Friday, January 30, 2015

 

Paris and Beyond: from Personal Morality to a Global Carbon Price


Do all aspects of your life bear the same witness?

A few Sundays ago, Celo Friends Meeting was presented with this query. We were deeply challenged by the question, and some rich confessional ministry followed. After struggling for most of the hour, I got up and confessed that my wife and I had quite recently bought into a Vacation Club, and were now regretting it. I spoke far too long, and in too much detail, including a bit of rationalizing that some of its use would be “good for the family.” After all, we would save on our biennial family winter vacations with extended family to warmer climes like Central America.

The club is expensive, though part of what caught us was the saving if we bought it right then. And they would also forego the annual dues, something that had always – mercifully – brought us up short with fully transferable timeshares. The irony is that we had gone to Charleston courtesy of just such a timeshare sales pitch, and had appropriately steeled ourselves for it. This one was unexpected, a street pitch that caught us off guard. Why not, we said, especially when they were giving us $100 for dinner on the town. We now had a lifetime wholesale travel discount, trips and condos, and agents to ease our way.

Afterwards, Geeta asked if anyone had eldered me for going into too much detail. After all, a public confession in Meeting is not the same as talking to a shrouded priest, where confession needs to be as exhaustive as possible. I said no, but thanked her for doing so as gently and indirectly as she had.

But the main thing I felt as I sat down is that I was relieved of my burden. In the midst of speaking, I realized that I was still free – free to question any proposal for travel, for whatever purpose. Free, as I have always been, to give up air travel (though that would mean not seeing my son and his wife and baby in the Sierras nearly as much), free to lose as much of the money we had put down as I was willing. In other words, moral choice remained, which is the most important attribute of freedom I can think of right now. And in affirming that, I could turn away from past ecological sin, and from this particularly egregious financial error. That it was also an ecological mistake was not yet an actuality.

With a Paris Accord in the works for this December, these complex individual choices may soon have a measurable context, framed by an international agreement that will surely involve expanding a carbon market that is already set to grow to 25% of the world in the next two years. Carbon will be priced, taxed, and our individual choices, either for comfort, pleasure, or necessity, will be weighed, not in terms of ecological morality, but by market forces. One may rail against the capitalist impulse, as Naomi Klein does so eloquently in her recent book, but this looks like the way it's going to be. I have long observed that, if individuals (like myself) who have strong moral compasses and are educated in climate science continue to make choices which produce excessive carbon, then we need laws to frame those choices for all of us, bending them in the direction of biospheric survival, not relying on the existential choice to “live our values.”

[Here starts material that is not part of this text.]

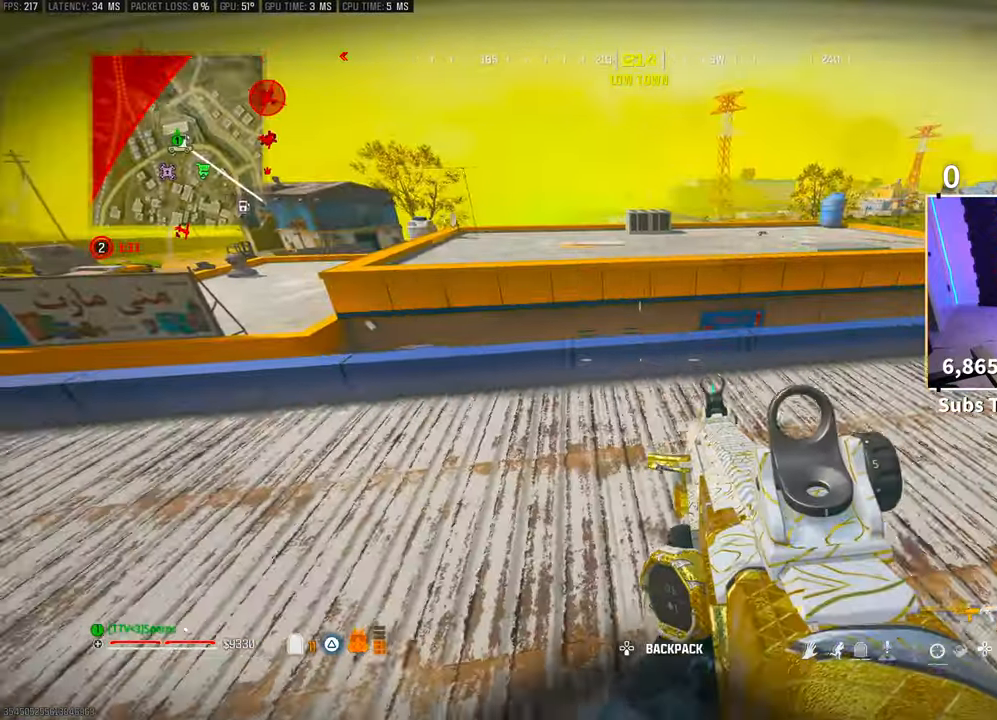
{"buttons": ["CROSS"], "left_stick": "up-left", "right_stick": "center", "events": [[233, "left_stick", "up-left"], [283, "R3", "down"], [383, "R3", "up"], [500, "CROSS", "down"]]}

Klein's This Changes Everything treats climate change as the perfect storm, with only a complete rebuilding of the global political order – from the bottom up – capable of addressing the scale of the problem. Her analysis is exhaustive, about as well done as a non-ecologist could manage. And it may be that her prescription for a solution is correct. However, flawed as it may be, the international process under UN auspices, with everyone, including the smaller nations as well as big business at the table, finally has momentum, and will very likely yield some kind of agreement in Paris this winter. Even in the laggard US, with its politics heavily influenced by a denialism that has ambushed and bamboozled the Christian Right, there is a groundswell of Republicans beginning to favor pricing carbon, from GW Bush's Treasury Chief Henry Paulson to SC representative Bob Inglis. In a recent statement, even the American Petroleum Institute faces up to the reality that this is on the horizon.

Human beings are flawed, however principled a minority may be. This is why prudence requires laws and security forces, rather than relying on charitable tendencies predominating in our human relations and consumer choices. This is why pricing carbon at this point in history is so crucial. Rather than attempting a global socialist revolution, as Klein and Chris Hedges have been promoting, it may be more straightforward, and a more efficient use of structures either already in place or rapidly becoming so, to shift from a world where money is the bottom line to one where carbon expenditures are. This is already the case in the biophyscial world. Wouldn't it be wild, if, after pricing all the “externalities,” we ended up using that catalogue of essentially priceless “ecosystem services” to shift to a currency that is based on the carbon cycle, rather than the exchange of extractable resources and human services? Herman Daly, can you help me with this?